### What the task asks
Copy out every line of the records below character for character, leaving out the pictures.

### Material for this task
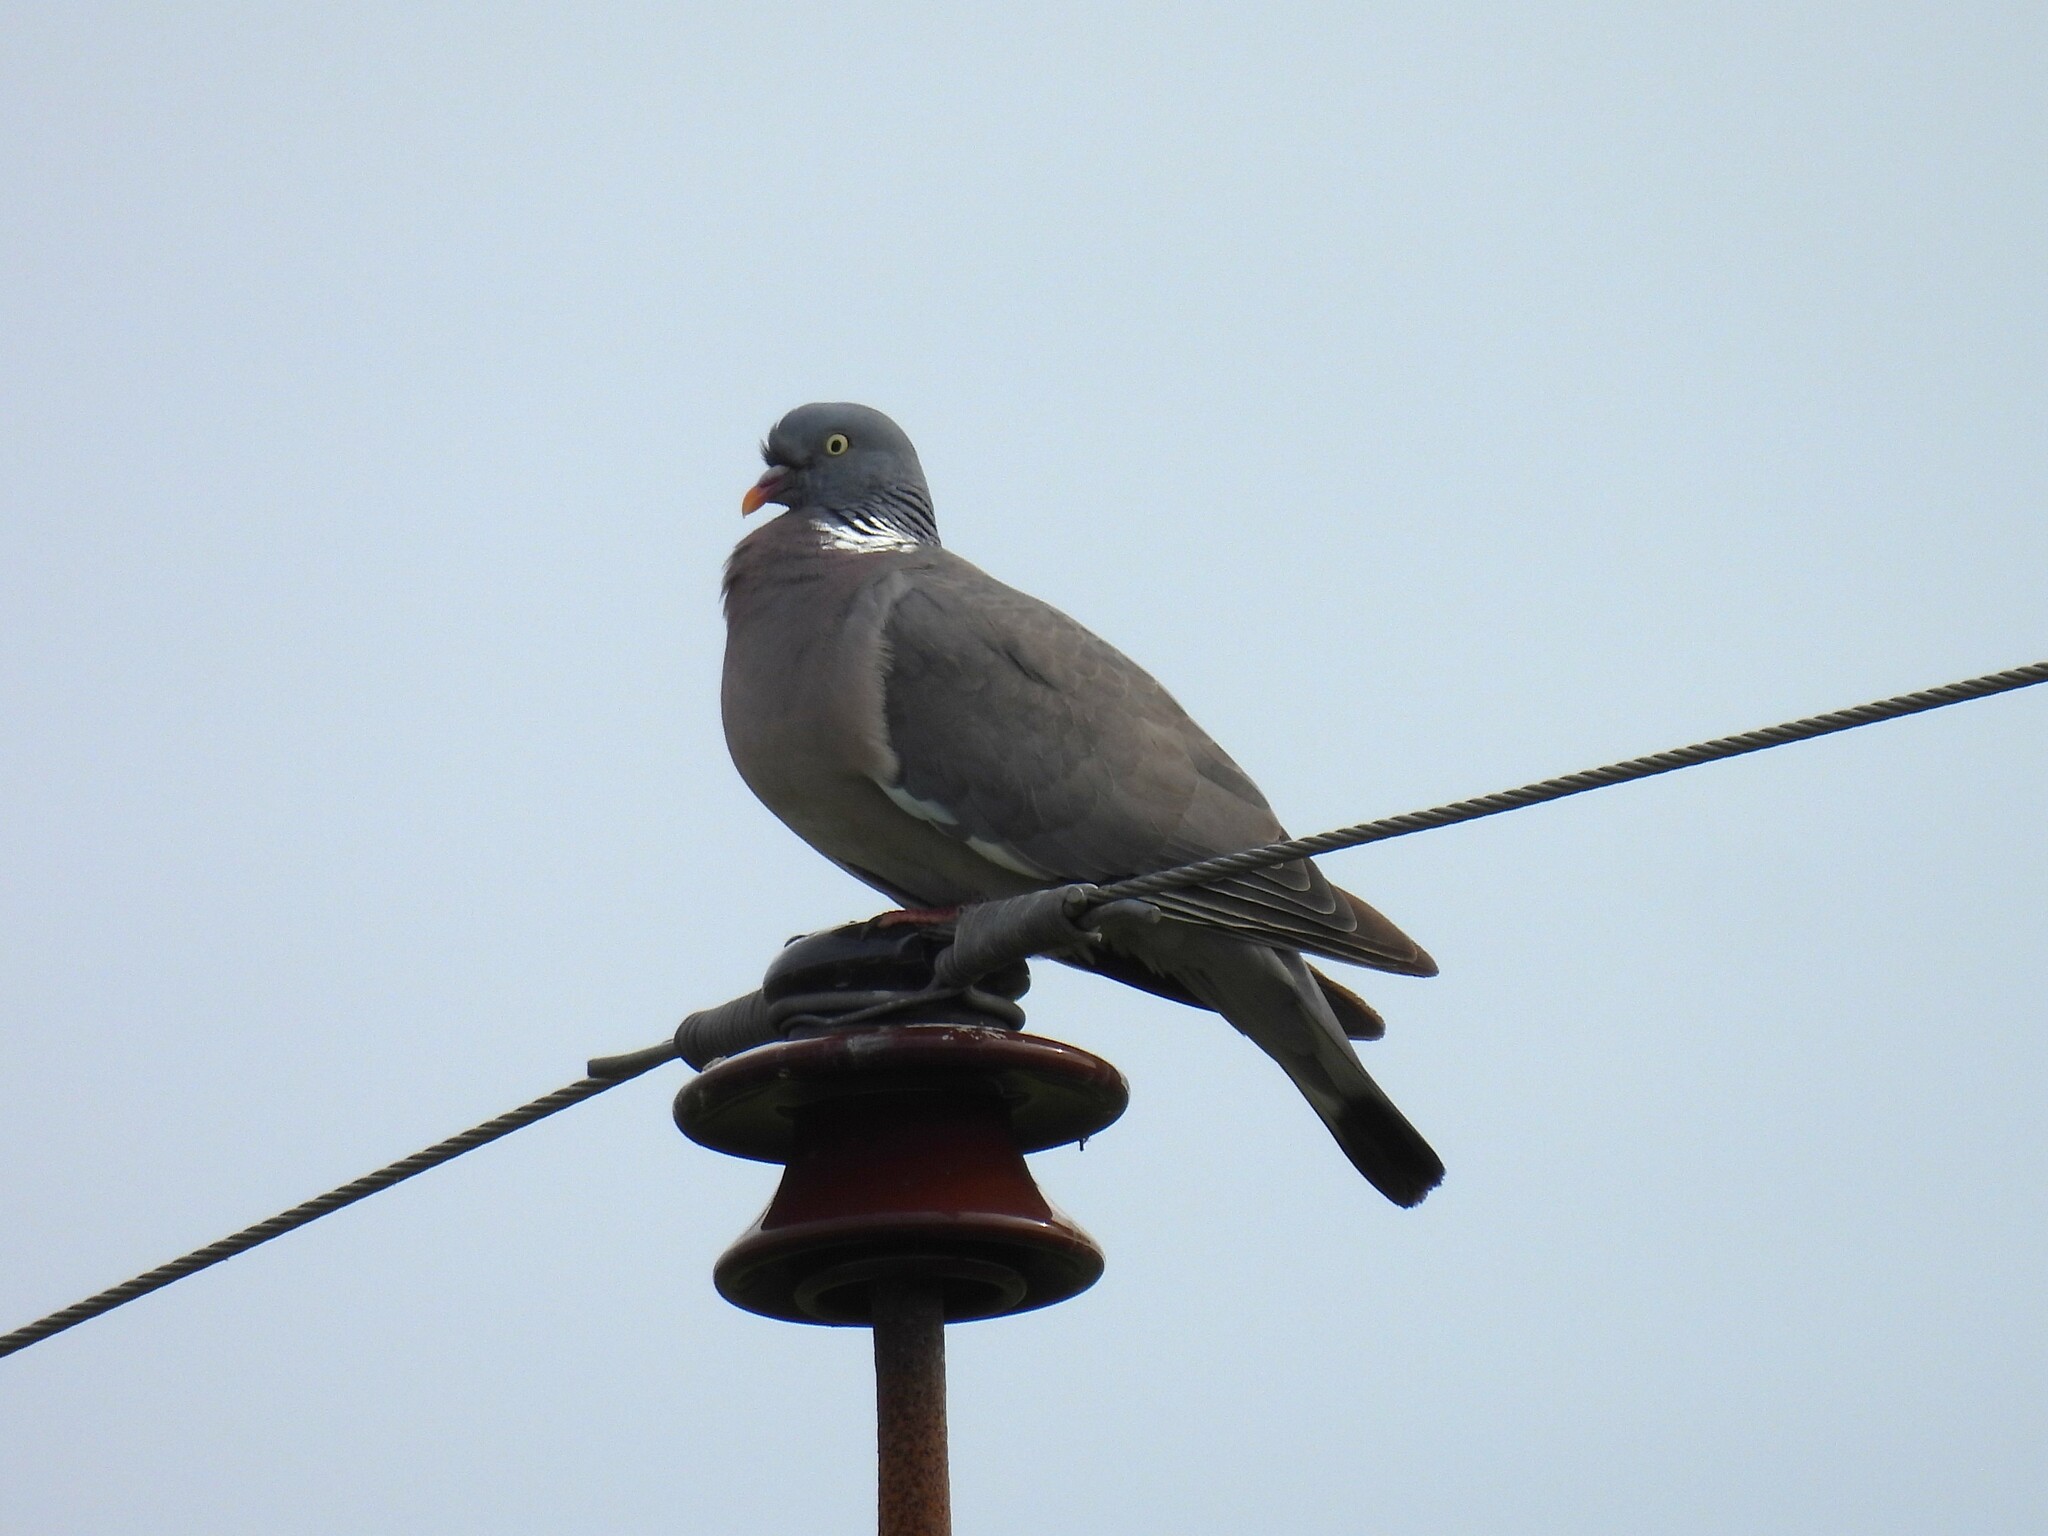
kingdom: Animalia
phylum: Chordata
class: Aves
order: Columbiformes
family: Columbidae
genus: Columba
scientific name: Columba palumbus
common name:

### Problem solution
kingdom: Animalia
phylum: Chordata
class: Aves
order: Columbiformes
family: Columbidae
genus: Columba
scientific name: Columba palumbus
common name:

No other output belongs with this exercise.